New Antibody Works on All Strains of SARS-CoV-2

 

Back in December, I blogged about a new vaccine that sounded pretty exciting. It was developed by the Walter Reed Army Institute of Research (WRAIR) and showed positive results in animal models.

The exciting thing is it is designed around a soccer-ball-shaped molecule to which could be attached a whole bunch of different spike proteins from different variants. Your immune system would react to all of them providing you universal protection.

Human clinical trials were starting at the time I wrote the blog, and I've been unable to determine the status. An undated posting I found said they were in their third month and still needed participants. Now the study is no longer listed on their clinical trials recruiting page. So either they have all the participants they need or are done with the trial. If I learn any more about it I will update.

Anyway, it may become obsolete because researchers have reported the discovery of a new antibody called SP1-77 that will protect from all known strains. It works in a slightly different way than existing vaccines.

All of the existing vaccines generate antibodies that attach to the receptor binding domains of the virus's spike proteins. A lot of the mutation of the virus is in these areas, giving it the potential to evade immune defenses developed from vaccination and/or infection. This is why the updated boosters available now were reformulated to match the current Omicron variants that are dominating infections.
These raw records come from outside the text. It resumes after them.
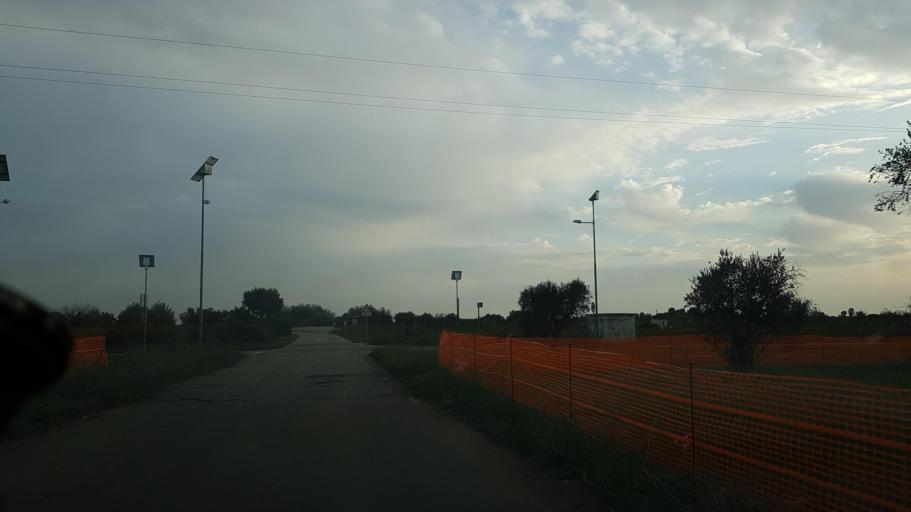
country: IT
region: Apulia
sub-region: Provincia di Brindisi
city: San Pancrazio Salentino
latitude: 40.4085
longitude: 17.8431
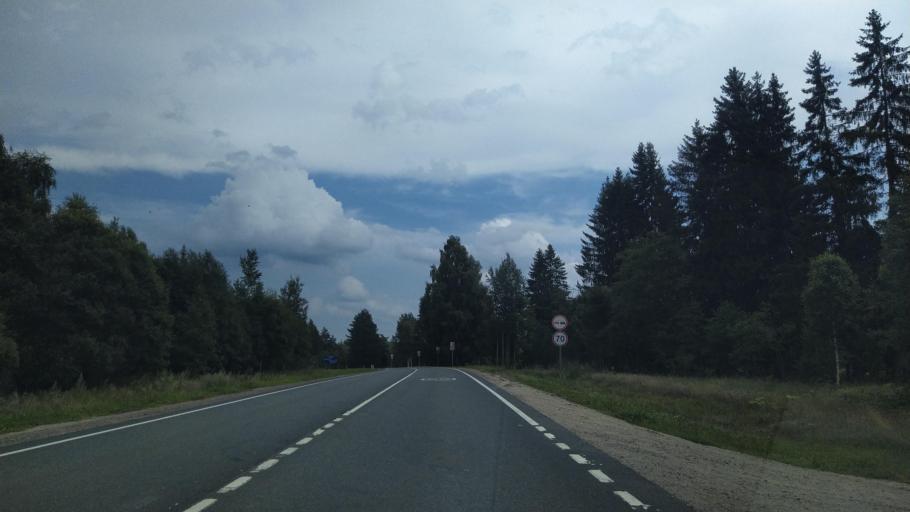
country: RU
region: Pskov
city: Pskov
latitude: 57.8130
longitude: 28.6844
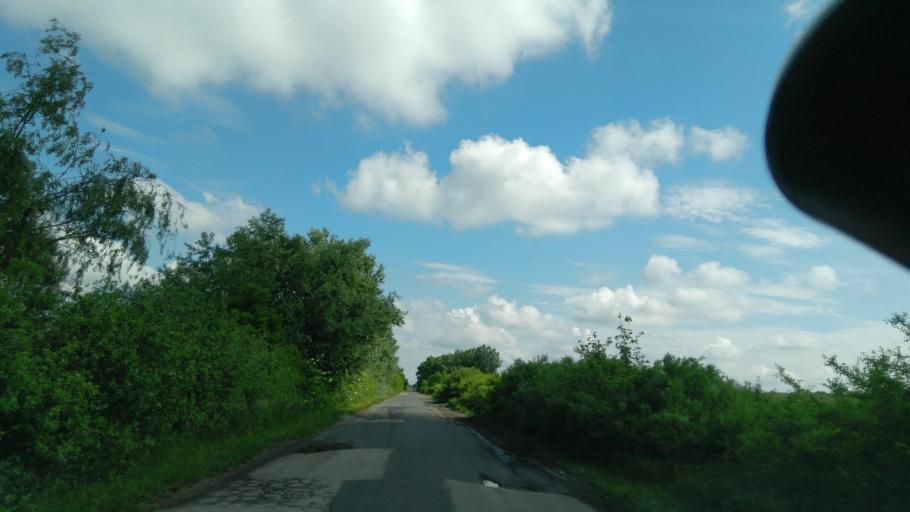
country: HU
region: Bekes
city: Bekes
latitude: 46.8275
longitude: 21.1382
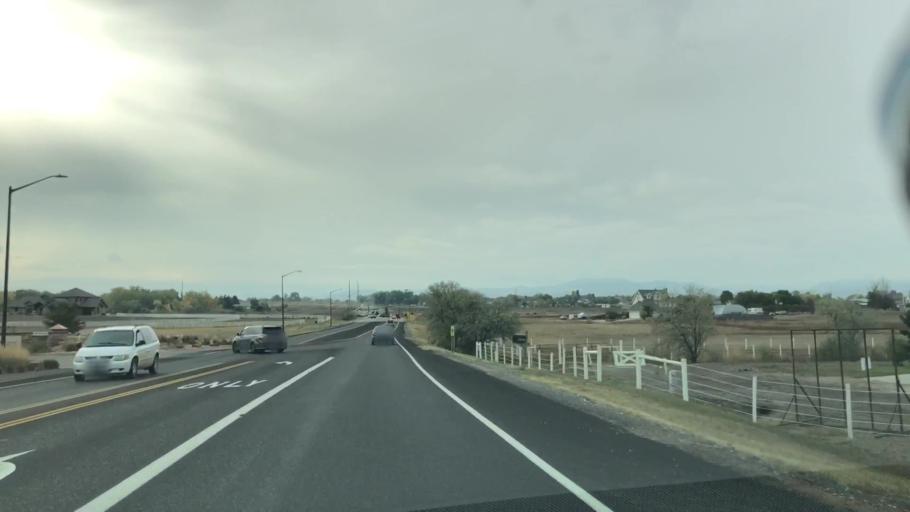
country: US
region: Colorado
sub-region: Larimer County
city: Loveland
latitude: 40.4656
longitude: -105.0345
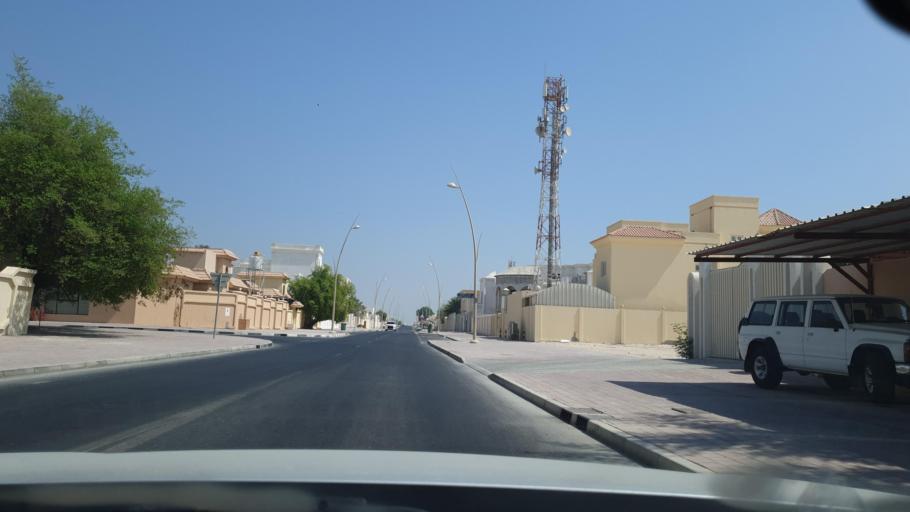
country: QA
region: Al Khawr
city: Al Khawr
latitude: 25.6827
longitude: 51.5178
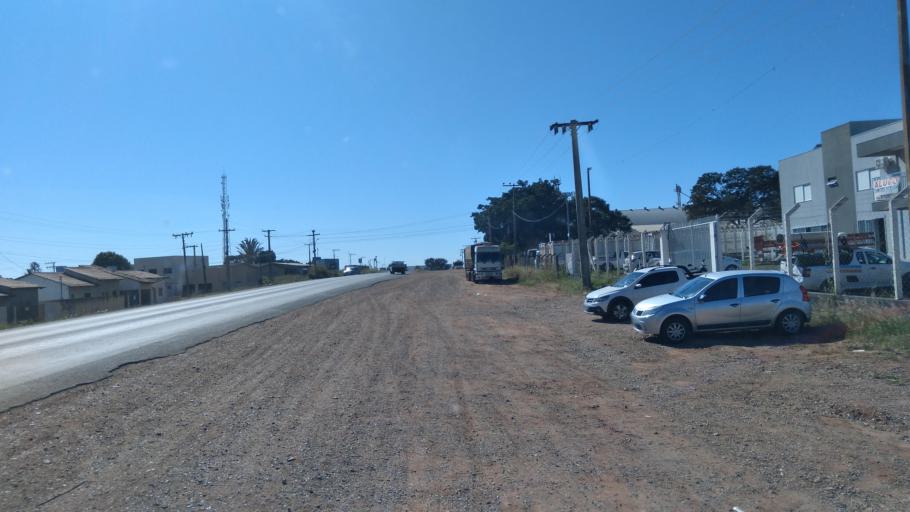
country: BR
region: Goias
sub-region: Mineiros
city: Mineiros
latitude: -17.5832
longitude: -52.5485
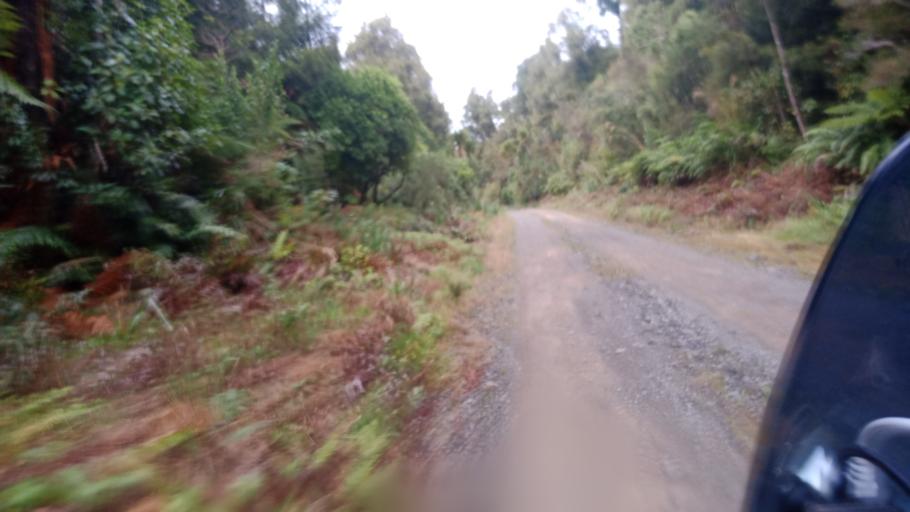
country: NZ
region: Bay of Plenty
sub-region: Whakatane District
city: Murupara
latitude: -38.6850
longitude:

But SP1-77 does not work in the same way. It attaches to a different part of the spike protein necessary for the virus to fuse with cells and inject its payload.  

More imporat, "SP1-77 binds the spike protein at a site that so far has not been mutated in any variant, and it neutralizes these variants by a novel mechanism,” notes one of the researchers involved in the study, Dr. Thomas Kirchhausen of Boston Children's Hospital.

Of course, the fact that it hasn't mutated yet don't mean it never will. But now that infections rates have dropped maybe it will be possible to take the virus by surprise and knock it down before it has a chance to evolve a way to evade SP1-77.